The fallout from the massive security breach of cheating website Ashley Madison continues to escalate with extortion, exploitation, lawsuits and even deaths now linked to the hack.
The site’s owners Avid Life Media first acknowledged the breach on July 20, but not the demands of the alleged hackers to take down its sites or risk having hacked data leaked publicly.
After the demands failed to be met, the hackers – known as Impact Team – made good on their threat and released several large data dumps to the web, beginning August 18.
The dumps contained a myriad of account details for the site’s 36 million-plus members and a trove of data and correspondence from executives of Avid Life Media.
Though passwords were securely hashed – somewhat of a rarity in data breach cases – security experts still believed they could be cracked by motivated hackers.
Fears that the data dumps could lead to exploitation of the site’s users were soon realised.
Security blogger Brian Krebs reported the first extortion attempts on users. An IT manager leaked a copy of emails being sent to users on his email domain demanding Bitcoin payment in return for silence.
A number of sites have sprung up offering to let people check whether they – or their partner - have been compromised in the breach.
Some sites like Trustify caused outrage and were quickly branded ‘ambulance chasers’ after they sent unsolicited emails to affected addresses offering to “talk with our experienced investigative consultants to learn how you can find what incriminating information is available and could ruin your life”.
Trustify later changed its tune and limited searches only to people who were directly affected by the breach – falling into line with other more ethical search tools such as security expert Troy Hunt’s ‘Have I been Pwned?’.
The potential for search tools to be exploited came not only in the form of blackmail attempts, but also public exploitation, after a Sydney radio station used details from a search site to verify live on air that a caller’s partner was using Ashley Madison.
Technology publication Wired warned people not to visit search sites or input their details. “Don’t check [them],” it said. “No good can come of this.”
Canadian police claim two people caught up in the breach had taken their own lives as a result, although few details were released on the alleged link.
Investigations underway
The attacker or attackers responsible for the breach of Ashley Madison have yet to be unmasked, although some security experts believe it was an inside job rather than the work of a malicious third party.

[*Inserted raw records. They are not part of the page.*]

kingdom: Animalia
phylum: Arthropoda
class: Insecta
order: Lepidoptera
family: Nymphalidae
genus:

Aside from its business model, Ashley Madison is winning few friends – particularly after the latest data dump revealed alleged evidence that it hacked at least one rival in the past few years.
It is also facing legal and regulatory questions from multiple jurisdictions, including Australia where the Office of the Australian Information Commissioner (OAIC) has launched an inquiry.
“Avid Life Media, the company that operates the Ashley Madison website, is based in Canada and, recognising the global nature of this incident, the Commissioner’s investigation will be conducted jointly with the Office of the Privacy Commissioner of Canada,” Acting Australian Information Commissioner Timothy Pilgrim said.
“Avid Life Media has already been co-operating with the OAIC since it began making preliminary inquiries following news that the breach had occurred.
“The OAIC will publish a further statement at the conclusion of its investigation, outlining its findings.”